* Exercise details
Rewrite all of the material below, changing every "phylum" to "division" and keeping everything else the same, but omit the pictures.

* Material to process
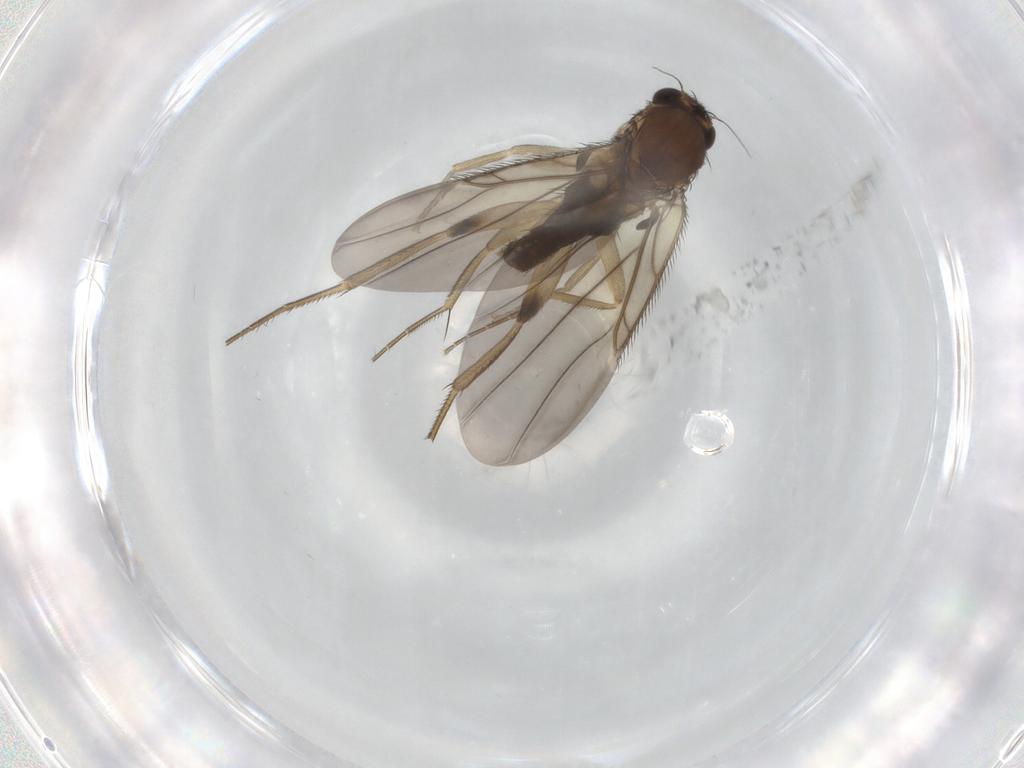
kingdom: Animalia
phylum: Arthropoda
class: Insecta
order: Diptera
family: Phoridae
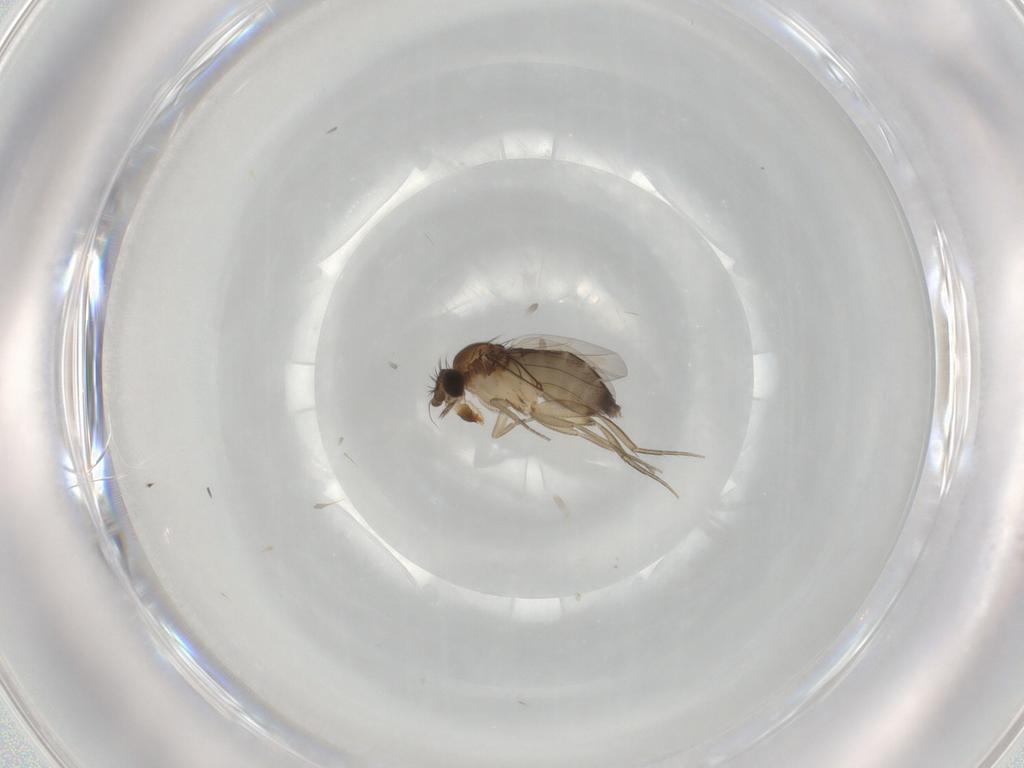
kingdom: Animalia
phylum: Arthropoda
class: Insecta
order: Diptera
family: Phoridae
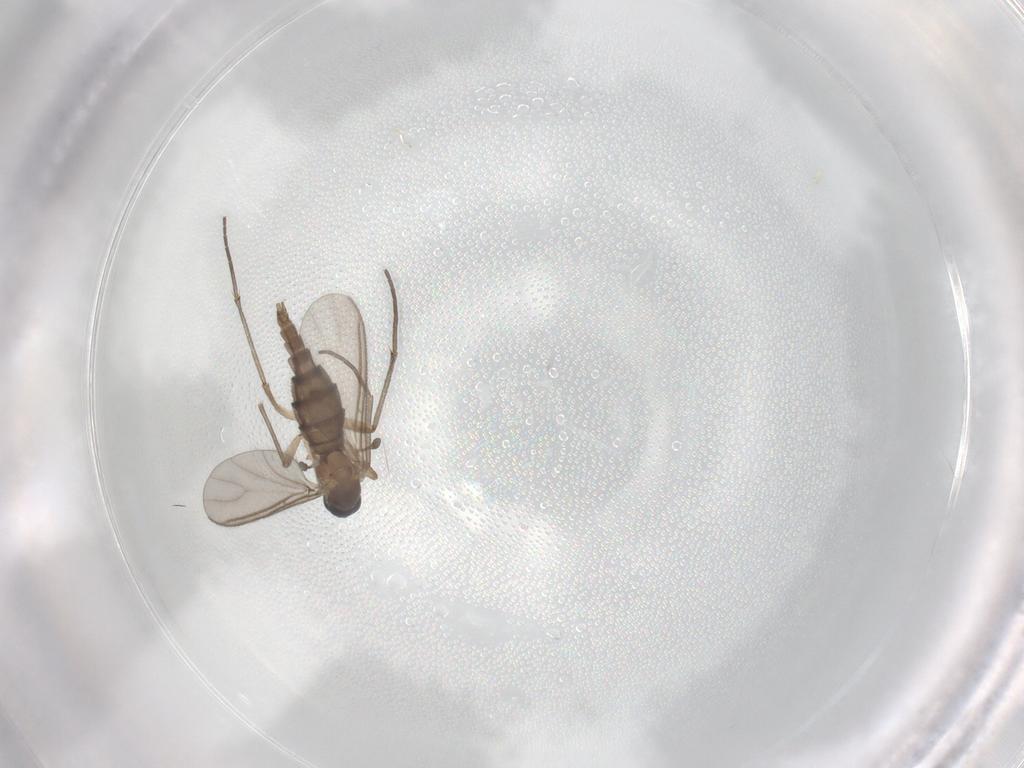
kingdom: Animalia
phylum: Arthropoda
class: Insecta
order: Diptera
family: Sciaridae
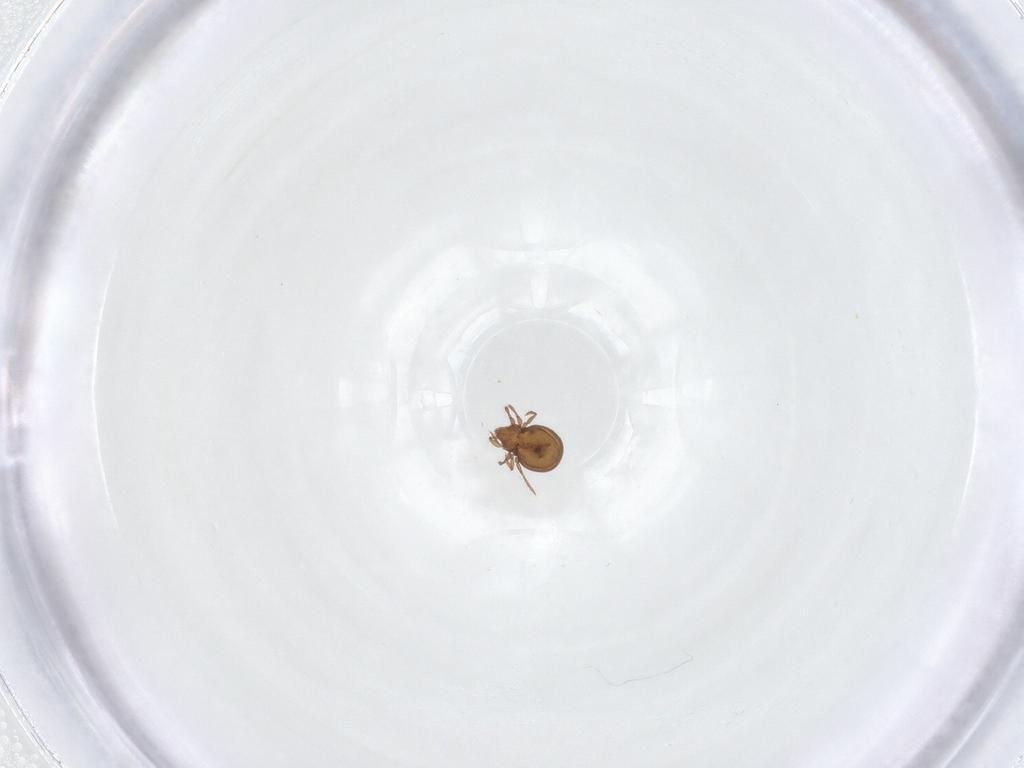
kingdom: Animalia
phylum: Arthropoda
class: Arachnida
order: Sarcoptiformes
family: Oribatulidae
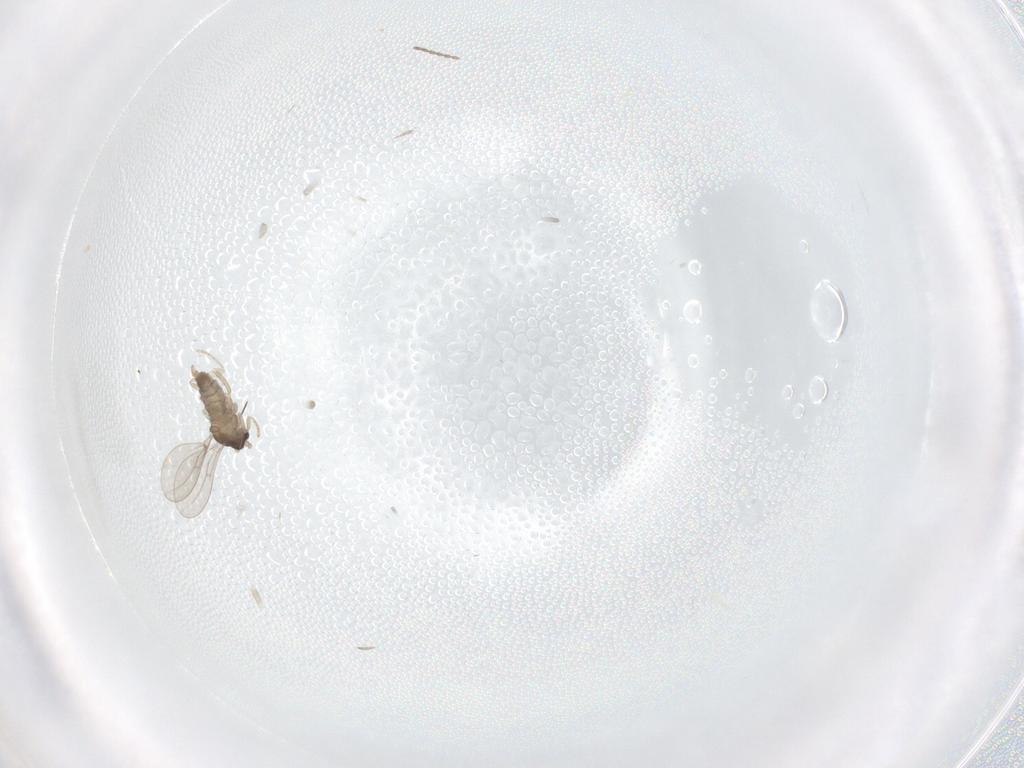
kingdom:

* Problem solution
kingdom: Animalia
division: Arthropoda
class: Insecta
order: Diptera
family: Phoridae
kingdom: Animalia
division: Arthropoda
class: Insecta
order: Diptera
family: Phoridae
kingdom: Animalia
division: Arthropoda
class: Insecta
order: Diptera
family: Sciaridae
kingdom: Animalia
division: Arthropoda
class: Arachnida
order: Sarcoptiformes
family: Oribatulidae
kingdom:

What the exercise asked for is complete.